Warped Passages (50 page)

The equivalence between ten-dimensional superstring theory and eleven-dimensional supergravity vindicated Paul Townsend at Cambridge and Michael Duff, then at Texas A&M. For a long time, string theorists had largely rebuffed and maligned their work on eleven-dimensional supergravity—they couldn’t understand why Duff and Townsend were wasting their time with this theory when string theory was so obviously the physics of the future. After Witten’s talk, string theorists had to concede that eleven-dimensional supergravity was not only interesting, it was equivalent to string theory!

I realized how much attention this surprising result about duality was receiving when I was on a plane returning from London. A fellow passenger, who turned out to be a rock musician, saw that I was reading some physics papers. He came over and asked me whether the universe had ten or eleven dimensions. I was a little surprised. But I did answer and explained that in some sense, it is both. Since the ten-and eleven-dimensional theories are equivalent, either one can be considered correct. The convention is to give the number of dimensions in whichever of the theories has weakly interacting strings and thus a lower physical value of the string coupling.

But unlike the couplings associated with Standard Model forces, whose strength we can measure, we don’t yet know the size of the string coupling. It might be weak, in which case perturbation theory
can be applied directly; or it might be strong, in which case you would be better off using perturbation theory in the dual description. Without knowing the value of the string coupling, we have no way of knowing which, if either, of the two descriptions is the simpler way to describe string theory as it applies to the world.
^*

And there were more duality surprises at Strings ’95. Until then, most string theorists had thought there were five versions of superstring theory, each of which included different forces and interactions. At Strings ’95, Witten (and before that, Townsend and another British physicist, Chris Hull) demonstrated dualities between pairs of versions of superstring theory. And over the course of 1995 and 1996, string theorists showed that all these versions of ten-dimensional theories were dual to one another, and, furthermore, were dual to eleven-dimensional supergravity. Witten’s talk had triggered a veritable duality revolution. With the extra input from the nature of branes, the five apparently distinct superstring theories were shown to be the same theory in different guises.

(RAW DATA):
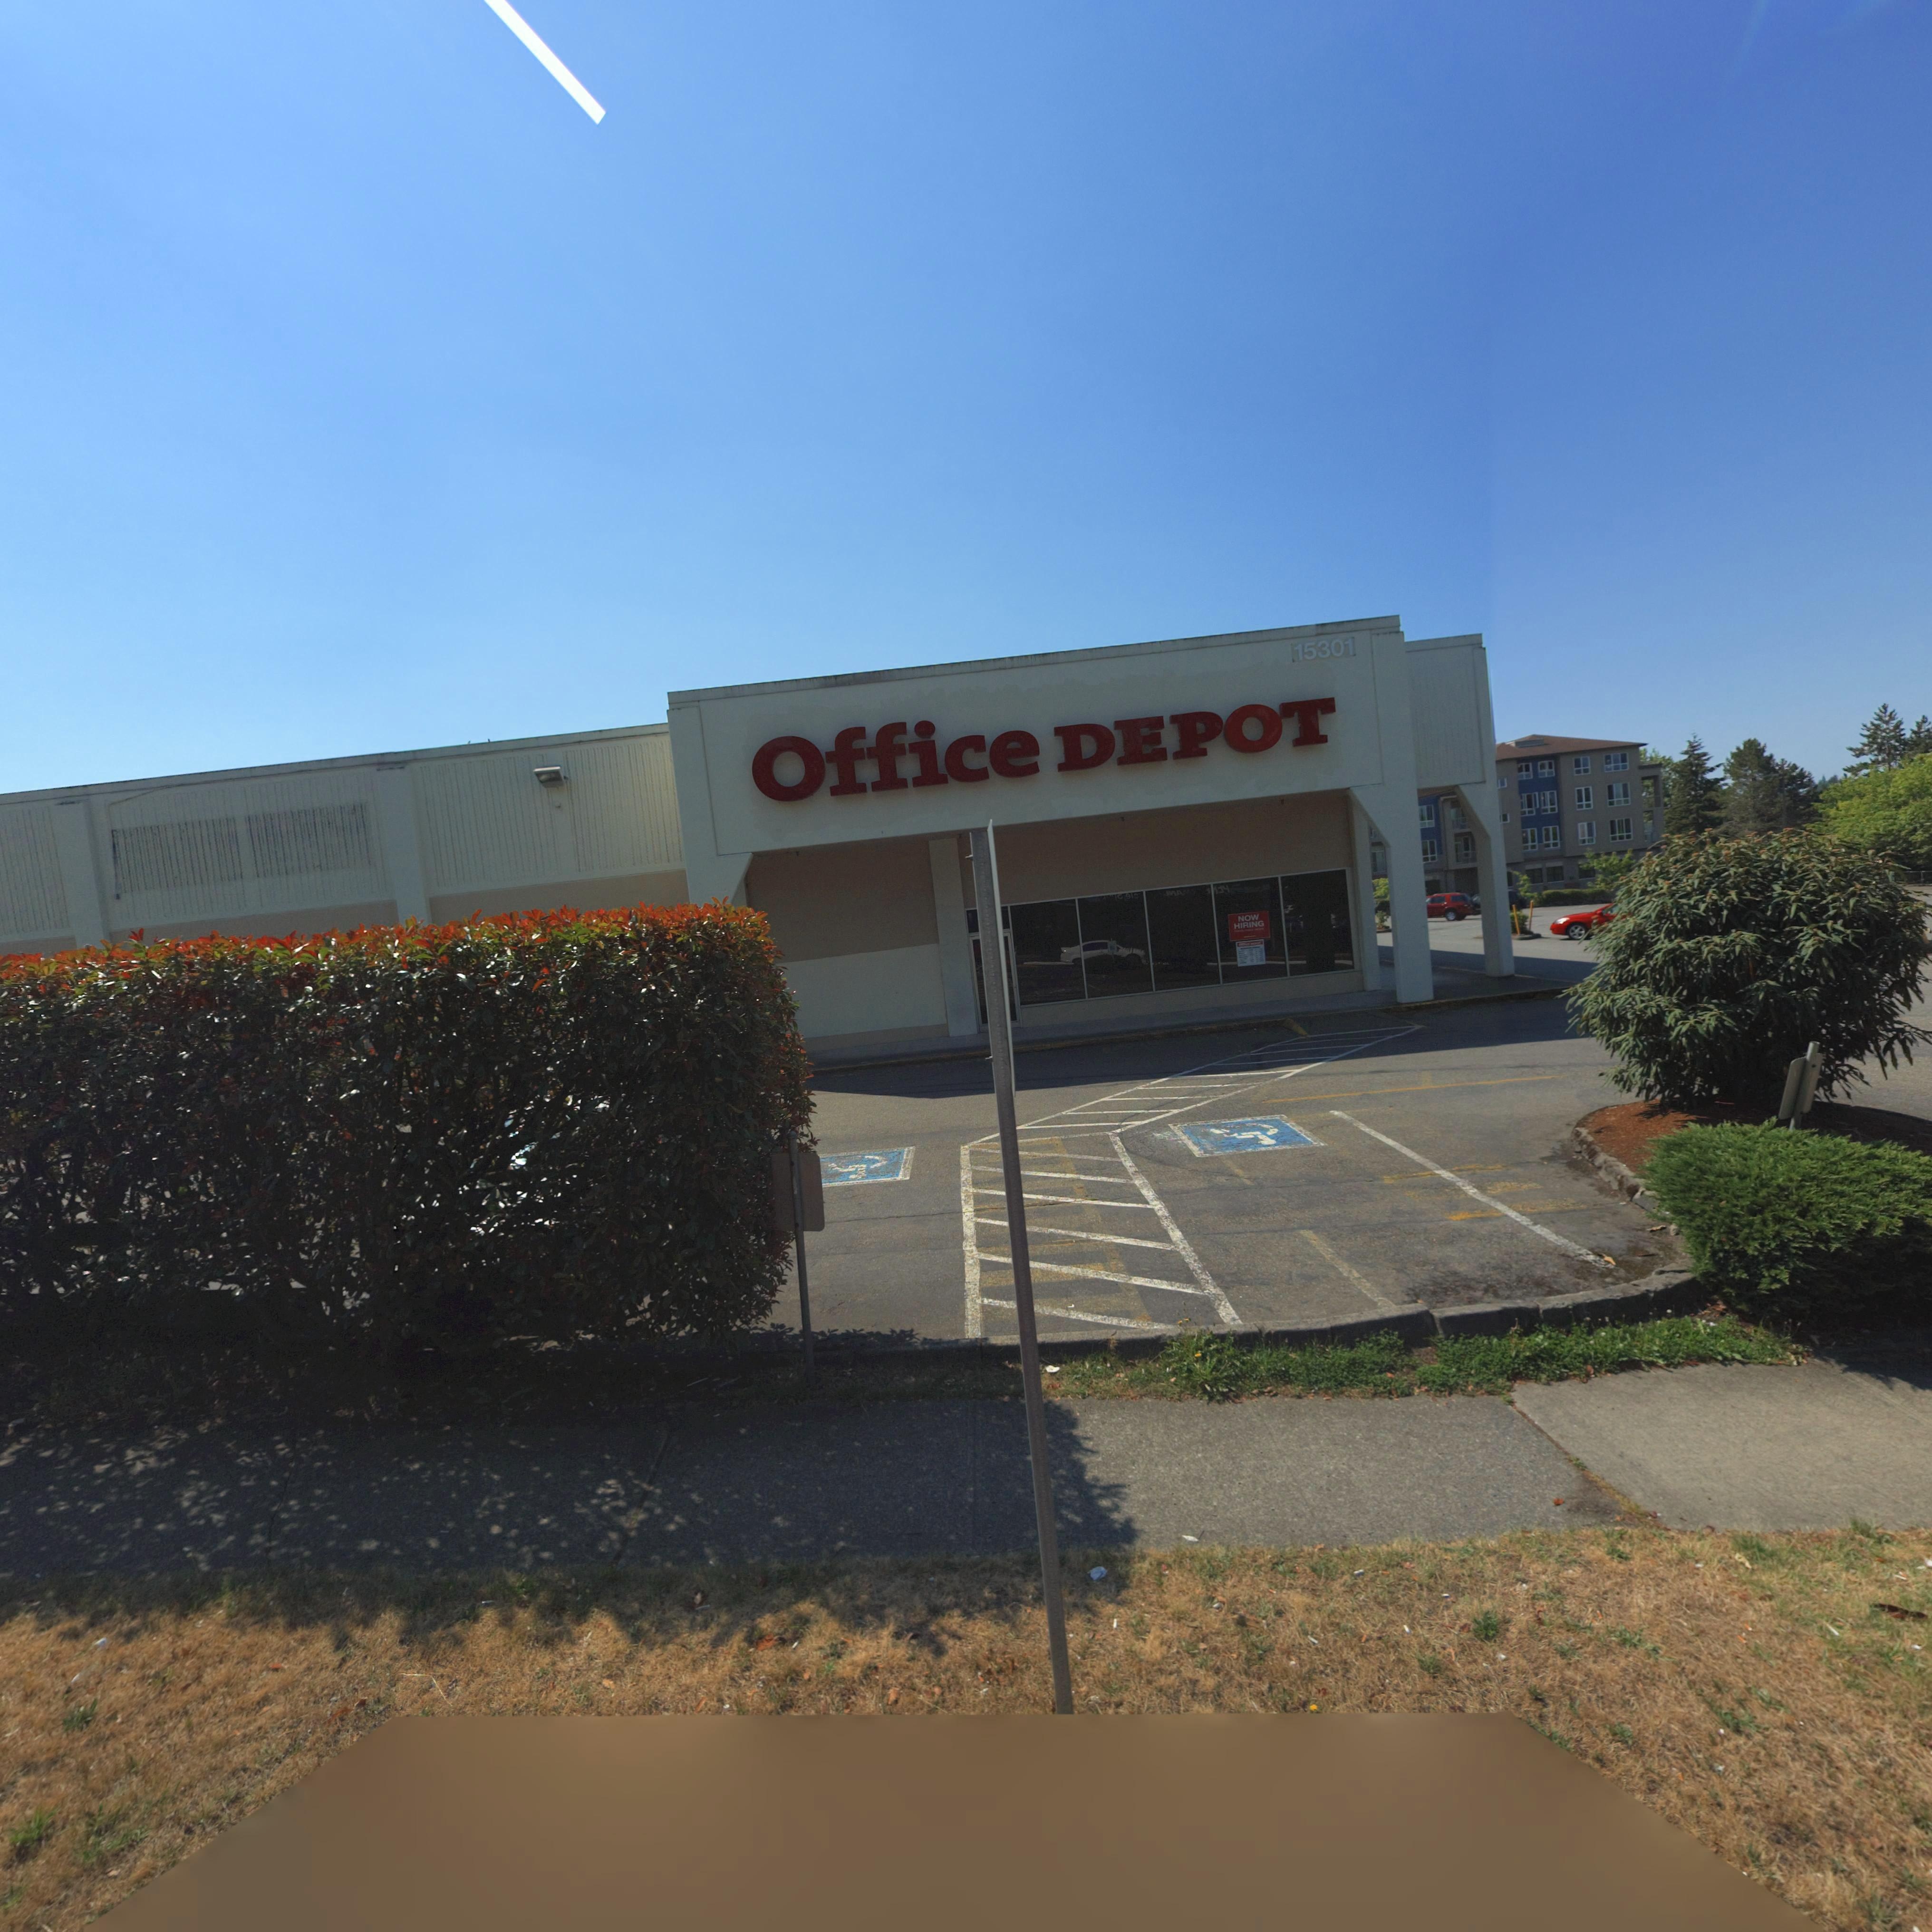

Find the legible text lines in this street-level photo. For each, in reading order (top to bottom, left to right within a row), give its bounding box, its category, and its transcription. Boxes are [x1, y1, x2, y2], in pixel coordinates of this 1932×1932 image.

(WRITTEN TASKS):
a: List every physicist named in the string theory passage.
b: Copy the string theory passage word for word from "I realized how" up to and including "value of the string coupling.".
The lines play no part here.

(ANSWERS):
a: Paul Townsend, Michael Duff, Witten, Chris Hull

b:
I realized how much attention this surprising result about duality was receiving when I was on a plane returning from London. A fellow passenger, who turned out to be a rock musician, saw that I was reading some physics papers. He came over and asked me whether the universe had ten or eleven dimensions. I was a little surprised. But I did answer and explained that in some sense, it is both. Since the ten-and eleven-dimensional theories are equivalent, either one can be considered correct. The convention is to give the number of dimensions in whichever of the theories has weakly interacting strings and thus a lower physical value of the string coupling.